Im Dickicht der Standards

Die europäischen Sender und Geräte-Hersteller haben sich extra einen neuen Standard für das Zusammenspiel von Internet und Fernsehprogramm einfallen lassen: HbbTV - das Kürzel steht für "Hybrid-TV" - soll nahtlos Sendungen, die über Antenne oder Satellit ins Haus schneien, verbinden mit Angeboten aus der Online-Welt. In Amerika versuchen derweil einzelne Unternehmen, eigene Standards zu setzen, indem sie Marktanteile erobern - allen voran Google und Apple. Der Suchmaschinenriese möchte mit "Google TV" einen Platz im Wohnzimmer seiner Nutzer finden: Die Geräte, produziert von Partner wie Logitech und Sony, nutzen "Android", das Betriebssystem, das Google ursprünglich für Mobiltelefone entwickelt hat. Als Mutter von YouTube kann Google nur davon profitieren, wenn auf dem Fernseher zunehmend auch Internet-Videos zu sehen sind.

Apple geht derweil - wie üblich - eigene Wege und setzt nun konsequent auf Streaming: Vor wenigen Tagen stellten die Kalifornier die Neuauflage ihrer Apple TV-Box vor.

Statt wie bisher Filme und Fernsehsendungen auf einer eingebauten Festplatte zu speichern, um sie an den Flachbildschirm im Wohnzimmer weiterzureichen, spielt das Gerät künftig nur noch Verteiler: Es holt die Programme drahtlos über Wlan beim PC oder direkt bei iTunes im Internet ab und zeigt sie auf dem Bildschirm an. So kann die Box kleiner und mit 129 Euro deutlich billiger werden. Zugleich stellt Apple das Angebot in seinem iTunes-Laden von Kaufen auf Ausleihen um, wenn auch zunächst nur in den USA: Dort kosten TV-Shows wie "Lost" und "24" nun 99 US-Cent als Leihvideo in HD-Qualität.

Apple macht es einfacher

Das Zusammenspiel von Software und Hardware aus dem eigenen Haus gibt Apple einen Vorsprung vor seinen Wettbewerbern, glaubt Tim Bajarin: "Apple achtet auf einfache Bedienung und kann zusätzlich die eigenen Läden dazu nutzen, Apple TV möglichen Kunden zu erklären", sagt der Analyst. Allerdings gibt es noch deutliche Lücken im Sortiment. Viele US-Sender zögern, bei Apples neuem Verleih-Angebot mitzumachen - vorerst hat die iTunes-Videothek nur Shows von ABC und Fox sowie BBC America im Programm. Und die Konkurrenz steht nicht still: Amazon konterte Apples Kurswechsel umgehend mit Schnäppchenpreisen; plötzlich kosten TV-Sendungen, die iTunes zum Ausleihen anbietet, auch bei Amazon lediglich 99 US-Cent - allerdings zum Herunterladen und Behalten (und aus Copyright-Gründen nur in Amerika). Obendrein arbeitet der Onlinehändler nach Informationen des Wall Street Journal ebenfalls an einer Videothek mit Streaming-Angeboten.

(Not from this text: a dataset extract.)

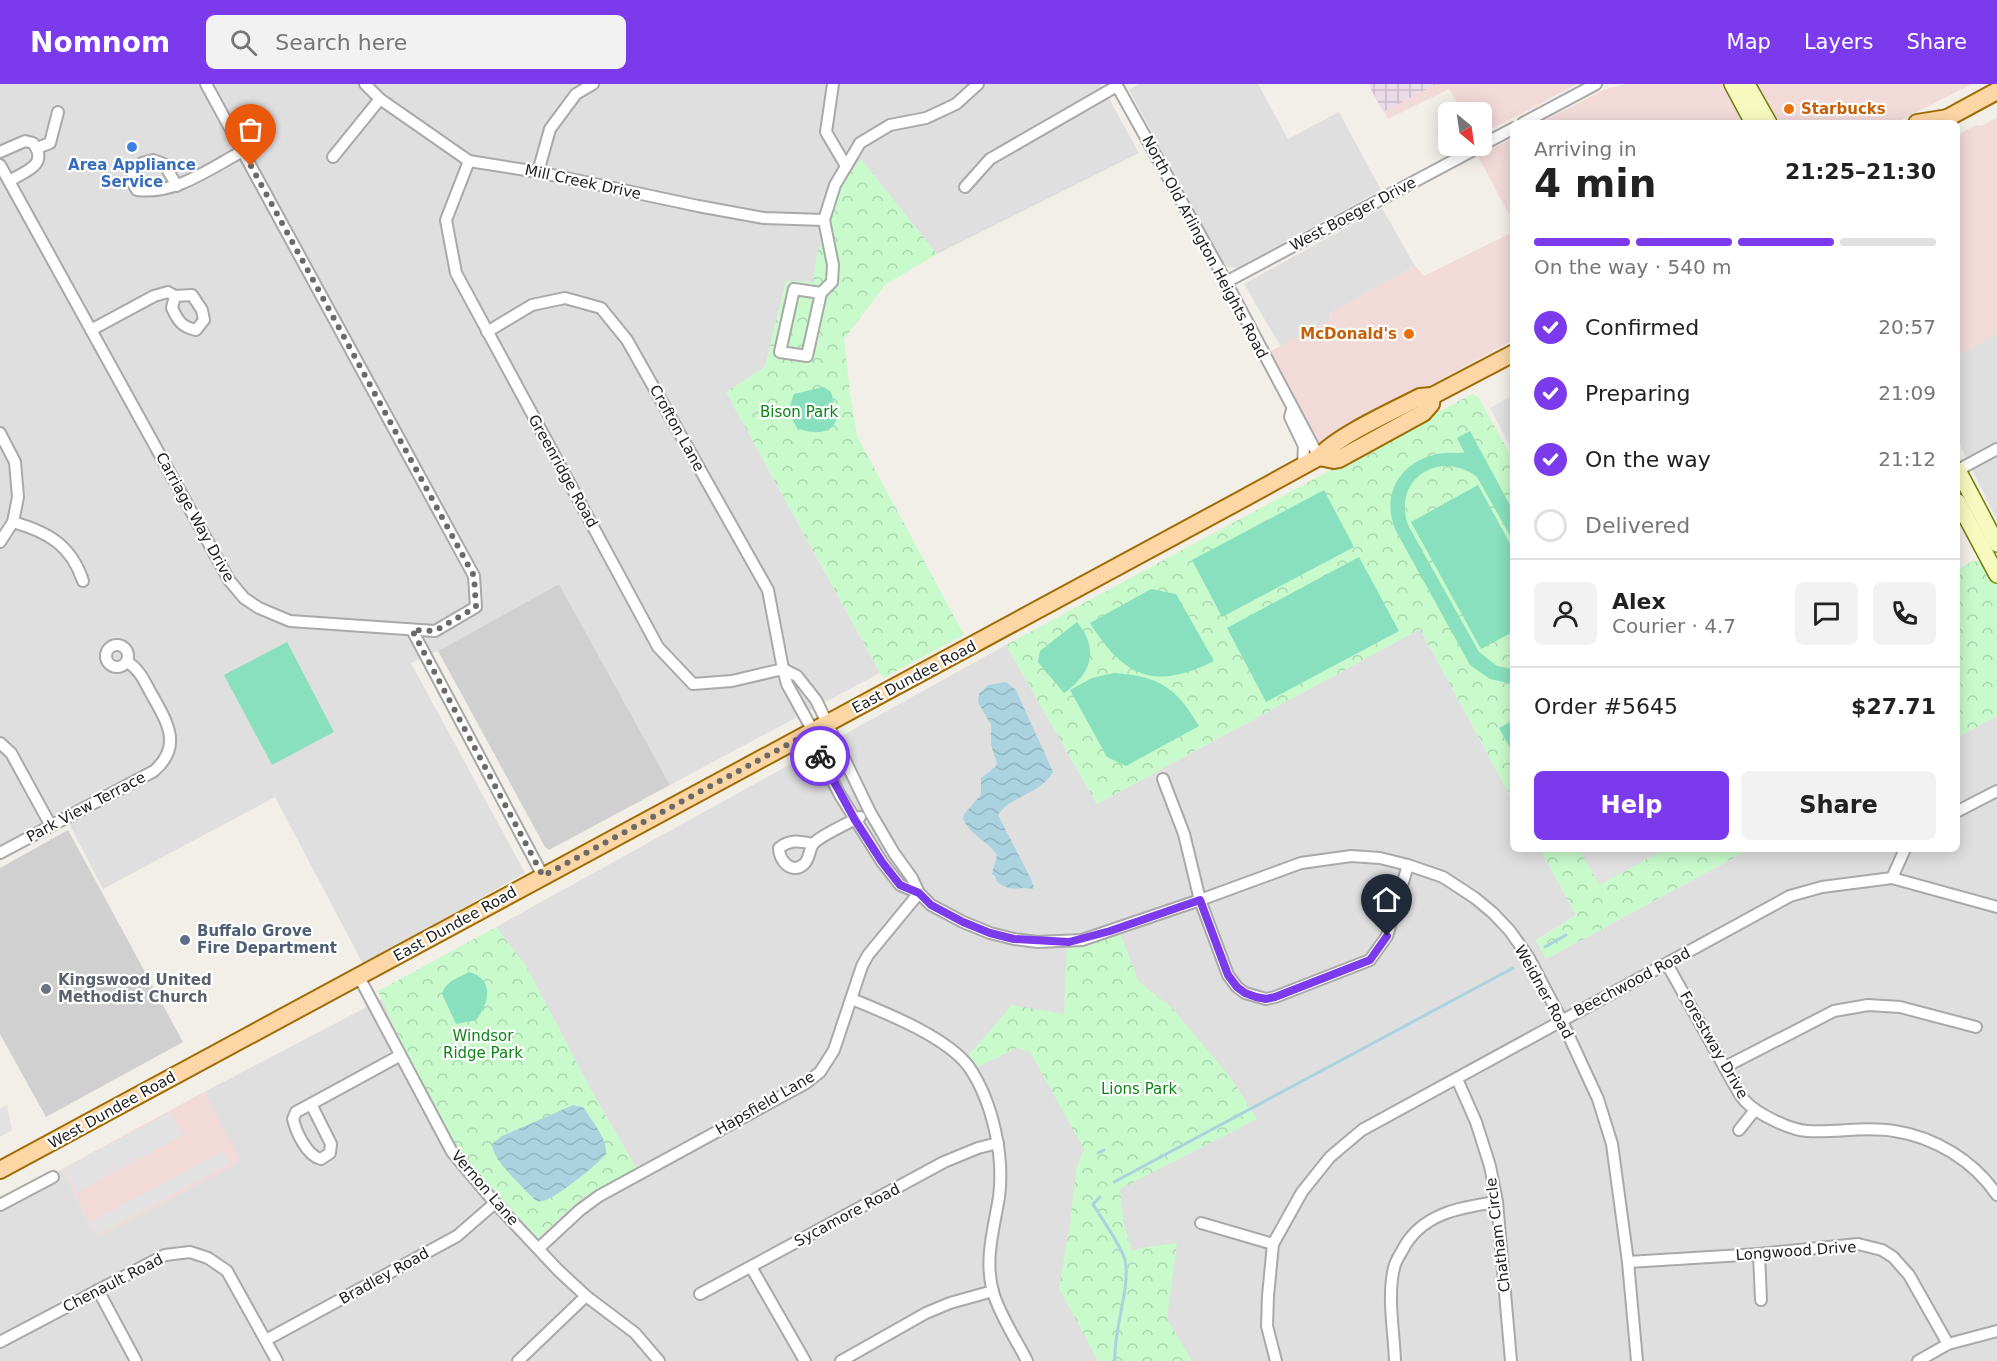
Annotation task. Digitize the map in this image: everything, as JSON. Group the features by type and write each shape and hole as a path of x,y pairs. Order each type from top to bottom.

Auch Sony steht bereit, mit einem eigenen Internetdienst im Wohnzimmer mitzumischen: Auf der Ifa enthüllte der Unterhaltungselektronik-Gigant seinen "Qriocity"-Service für die PlayStation und Sony-Fernseher mit Internet-Zugang. Der Name, der sich wie das englische Wort "curiosity" (Neugierde) ausspricht, ist eine Anspielung darauf, dass Kunden mit dem Dienst vom Sofa aus bequem Neues entdecken können - Lieder ebenso wie Filme. Als Abo-Service soll Qriocity gegen eine monatliche Gebühr Musik ohne Grenzen bieten und Videos "on demand", also einzeln auf Abruf. Sony verspricht "Hunderte von Kinohits", wenn der Dienst im Herbst in England, Deutschland, Frankreich, Italien und Spanien an den Start geht, hält sich allerdings bei Preisangaben noch bedeckt.

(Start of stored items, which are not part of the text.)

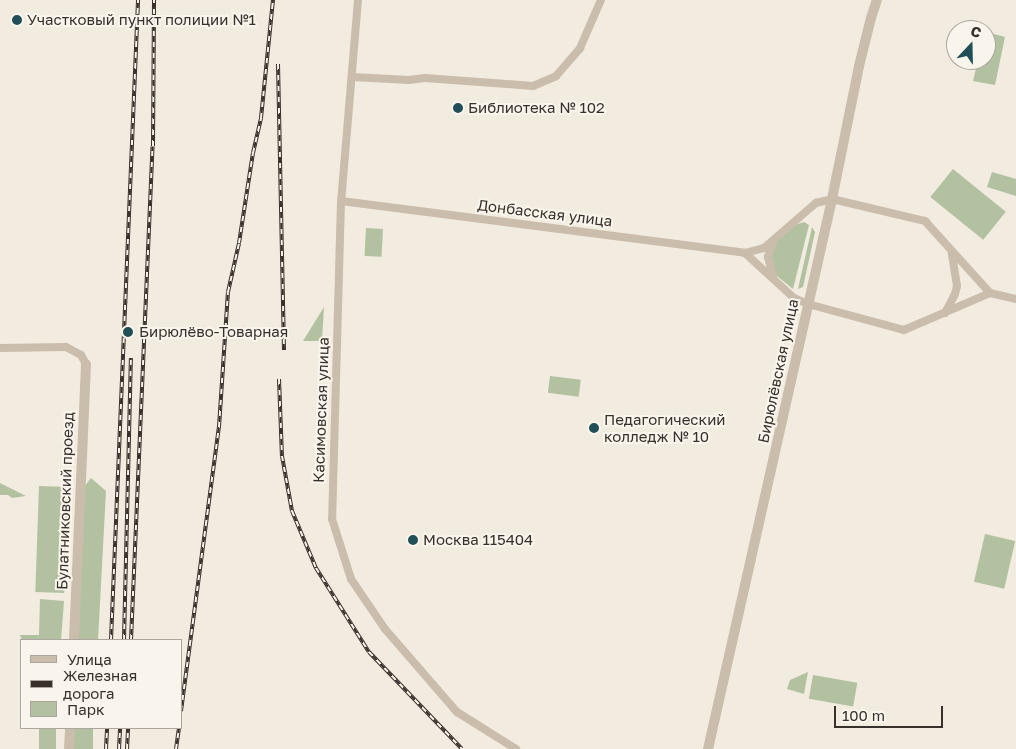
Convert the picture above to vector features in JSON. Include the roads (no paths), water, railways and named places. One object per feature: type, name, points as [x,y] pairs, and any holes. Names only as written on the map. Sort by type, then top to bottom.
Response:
[{"type":"street","name":"Касимовская улица","points":[[358,0],[341,201],[332,519],[351,579],[385,629],[457,712],[516,749]]},
{"type":"street","points":[[352,77],[409,80],[425,78],[533,86],[556,76],[580,48],[601,0]]},
{"type":"street","name":"Бирюлёвская улица","points":[[708,749],[832,199],[859,66],[870,18],[877,0]]},
{"type":"street","points":[[745,253],[758,251],[816,203],[832,199],[925,221],[990,293],[1016,299]]},
{"type":"street","name":"Донбасская улица","points":[[341,201],[745,253]]},
{"type":"street","points":[[775,280],[768,257],[771,245],[777,236]]},
{"type":"street","points":[[945,313],[957,286],[950,250]]},
{"type":"street","points":[[745,253],[794,298],[808,304],[904,330],[990,293]]},
{"type":"street","points":[[0,348],[66,347],[81,355],[86,364]]},
{"type":"street","name":"Булатниковский проезд","points":[[74,639],[86,364]]},
{"type":"street","points":[[68,749],[70,729]]},
{"type":"railway","points":[[111,639],[138,0]]},
{"type":"railway","points":[[131,639],[153,146],[154,0]]},
{"type":"railway","points":[[182,704],[219,427],[228,292],[239,243],[253,153],[261,118],[273,0]]},
{"type":"railway","points":[[278,64],[284,350]]},
{"type":"railway","points":[[124,639],[131,358]]},
{"type":"railway","points":[[279,379],[282,456],[292,511],[316,568],[369,652],[462,749]]},
{"type":"railway","points":[[106,749],[107,729]]},
{"type":"railway","points":[[119,749],[120,729]]},
{"type":"railway","points":[[127,749],[128,729]]},
{"type":"railway","points":[[176,749],[179,729]]},
{"type":"place","name":"Участковый пункт полиции №1","points":[[17,20]]},
{"type":"place","name":"Библиотека № 102","points":[[458,108]]},
{"type":"place","name":"Бирюлёво-Товарная","points":[[128,332]]},
{"type":"place","name":"Педагогический колледж № 10","points":[[594,428]]},
{"type":"place","name":"Москва 115404","points":[[413,540]]}]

Am Ende entscheidet Hollywood

Generell haben solche Dienste gute Chancen, Kunden zu finden, glaubt Mike McGuire, Branchen-Experte beim Marktforscher Gartner Group. "Verbraucher verlangen immer stärker nach Unterhaltungsangeboten, die auf ihre Wünsche und Vorlieben genau ausgerichtet sind", erklärt der Analyst. Welcher Hersteller allerdings den Sprung vom PC zum TV am besten schaffe, sei fürs Erste völlig offen. "Alles, was wir sehen, sind ganz frühe Schritte", sagt McGuire - und jeder Anbieter kann stolpern, wenn Hollywood sich querlegt, denn jede Digital-Videothek ist nur so gut wie ihre Auswahl an Filmen und Fernseh-Sendungen.

Die Produzenten haben gute Gründe, sich zurückzuhalten: Zum einen wollen sie nicht ähnlich abhängig werden von einem einzelnen Partner, wie es der Musikindustrie mit Apple ergangen ist - in den USA stammen 70 Prozent aller Lieder, die im Internet eingekauft werden, aus dem iTunes-Laden. Zum anderen steht ein enormes Geschäft auf dem Spiel, zumindest im größten Fernsehmarkt der Welt: Zwischen New York und Los Angeles fließen jährlich etwa 30 Milliarden Dollar (derzeit gut 23 Milliarden Euro) aus den Kassen der Kabelnetzbetreiber in Richtung Hollywood - das ist der Anteil, den die Rechte-Inhaber als ihren Anteil an den monatlichen Servicekosten ausgehandelt haben.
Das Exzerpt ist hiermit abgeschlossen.